Nasıl ki insanlar dil, ulus, kültür, inanç farklılıkları içinde insani değerler üzerinden birlikte yaşam sürdürüyor. Şüphesiz doğa da; toprak, su, hava, hayvanlar, ağaçlar, bitkiler… Kendi doğallıkları içinde birlikte yaşam sürdürüyorlar.

İnsan, doğa ile doğal dengeleri koruyamadığında kendisini imha eder. İnsan, doğanın doğallığını bozduğunda ortaya çıkan olaylara ‘felaket’ diyoruz. Peki, insanın doğayı yok etmesi felaket değil mi?

NE YAPMALI?

Kentler doğası, doğallığı ile güzeldir. İzmir’i güzel eden deniz, ormanlar, akarsular, toprak, bitkiler, kuşlardır. İnsanlar bu doğal zenginlikler ile birlikte kendi doğallıkları içinde yaşarsa İzmir yaşar.

İzmirleşme nasıl olur?

-Yaşanılabilir kente sahip olmak İzmirlileşmedir.

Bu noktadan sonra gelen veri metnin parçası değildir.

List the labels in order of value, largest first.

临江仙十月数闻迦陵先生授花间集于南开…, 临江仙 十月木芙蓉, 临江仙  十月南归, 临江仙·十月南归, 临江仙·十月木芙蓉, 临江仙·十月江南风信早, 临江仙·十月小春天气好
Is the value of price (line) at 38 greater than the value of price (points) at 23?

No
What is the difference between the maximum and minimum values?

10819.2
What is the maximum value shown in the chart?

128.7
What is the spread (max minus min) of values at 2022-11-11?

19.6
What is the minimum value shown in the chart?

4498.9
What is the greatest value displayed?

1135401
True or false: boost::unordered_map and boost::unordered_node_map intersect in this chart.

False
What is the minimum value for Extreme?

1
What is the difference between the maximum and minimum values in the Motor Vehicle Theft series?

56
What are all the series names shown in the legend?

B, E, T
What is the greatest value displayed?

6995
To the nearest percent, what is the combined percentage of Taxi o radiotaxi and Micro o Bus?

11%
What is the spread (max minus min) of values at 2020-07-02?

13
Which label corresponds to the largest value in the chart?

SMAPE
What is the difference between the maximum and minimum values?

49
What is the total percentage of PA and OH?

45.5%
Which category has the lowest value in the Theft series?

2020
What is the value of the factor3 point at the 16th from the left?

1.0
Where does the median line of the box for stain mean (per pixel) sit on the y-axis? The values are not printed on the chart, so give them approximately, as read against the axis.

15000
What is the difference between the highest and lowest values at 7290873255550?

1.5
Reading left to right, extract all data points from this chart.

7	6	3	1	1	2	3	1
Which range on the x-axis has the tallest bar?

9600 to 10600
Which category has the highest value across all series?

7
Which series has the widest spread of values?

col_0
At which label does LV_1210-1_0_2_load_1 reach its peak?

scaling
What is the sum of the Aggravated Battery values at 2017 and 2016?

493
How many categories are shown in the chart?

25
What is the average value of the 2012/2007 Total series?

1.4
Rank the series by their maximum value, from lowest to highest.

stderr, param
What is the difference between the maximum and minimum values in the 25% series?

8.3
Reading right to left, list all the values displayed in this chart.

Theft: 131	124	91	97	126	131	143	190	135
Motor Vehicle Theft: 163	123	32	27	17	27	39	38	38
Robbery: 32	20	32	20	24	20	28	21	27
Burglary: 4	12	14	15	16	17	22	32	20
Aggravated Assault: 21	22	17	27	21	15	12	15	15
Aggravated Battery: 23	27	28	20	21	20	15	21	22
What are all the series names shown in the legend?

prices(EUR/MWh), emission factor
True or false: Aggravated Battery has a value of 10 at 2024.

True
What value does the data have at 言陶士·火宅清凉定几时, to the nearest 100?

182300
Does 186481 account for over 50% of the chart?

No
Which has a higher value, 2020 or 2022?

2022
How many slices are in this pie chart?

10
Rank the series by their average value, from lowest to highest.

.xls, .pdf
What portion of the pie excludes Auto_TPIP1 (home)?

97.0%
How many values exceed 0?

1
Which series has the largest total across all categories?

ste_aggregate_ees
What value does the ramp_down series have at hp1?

-Doğa ile bütünleşen kent tasarımlarının hayata geçirilmesi İzmirlileşmedir.

-Bitki örtüsünü, ağaç türlerini, hayvanları, kuşları, böcekleri yaşatma, akarsuların doğal akışını, göllerin durgunluğunu korumak İzmirlileşmedir.

-Hayvana, suya, bitkiye, ağaca, toprağa saygı göstermek İzmirlileşmedir.

-Tüm kent yaşayanlarının yerel yönetimlerde temsil hakkı olması İzmirlileşmedir.

-Kadın meclisi, çocuk meclisi, semt mahalle örgütlülüğü, gençlerin yönetimlerde söz hakkı ve yaptırım güçlerinin olması İzmirlileşmedir.

İzmirleşme nasıl olmaz?

-İnsanların yaşam alanları varoş, gecekondu olarak ayrışıyorsa İzmirlileşme olmaz.

-Seçim sürecinde sokak sokak, mahalle mahalle çalışma yürüten seçmenlerin seçimi kazanma sonrası belediye binalarına giremediklerinde, yetkililer ile görüşemediklerinde, yoksul mahallelerine eşit hizmet alamadıklarında İzmirlileşme olmaz.

-Kürt, Göçmen, Roman, Dağlılar… Mahalleleri oluşumu, bölge, ulus, milliyetler olarak yerleşim alanlarını gettolaştıran yerleşim planları ile İzmirlileşme olmaz.

-Baraka evlerden oluşan mahallelerde sefalet çeken, yalı, şato, villalardan oluşan semtlerde saltanat sürdüren sosyal ayrımcılık ile İzmirlileşme olmaz.

-İzmir’e göç ederek gelen 5’inci kuşak ‘İzmirliyim’ deme yerine hala ‘Malatyalıyım, Karslıyım, Konyalıyım…’ diyor ise İzmirlileşme olmaz.

-Kaldırımlar esnaf işgalinde, yayalar araç yolunda yürürken, araçlarını yaya yolarına, engelli yollarına park eden sürücüler oldukça İzmirlileşme olmaz.

-Sürücüyken yayalara, yayayken sürücülere küfür eden anlayış ile İzmirlileşme olmaz.

-Partiler arası düşmanlığı karanlığa çekerek, taraftarların ayrışıp çatışması gölgesinde yerel yönetimlerde rüşvet çarkları, ihale çeteleri oluşumları ile rant yaratan yerel yönetimler işleyişi sürdükçe İzmirlileşme olmaz.

-Aday olduğu siyasi partiye milyonlarca dolar verip, başkanlık sürecinde verdiği parayı üçe beşe katlamak için çalışan Belediye Başkanları, Meclis Üyeleri ile İzmirlileşme olmaz.

SONUÇ OLARAK

İzmirlileşme: İnsanlar yaşam sürme bilgisini, dünyayı doğal dengeler içinde korumayı hayata geçirme bilinci ile mümkündür.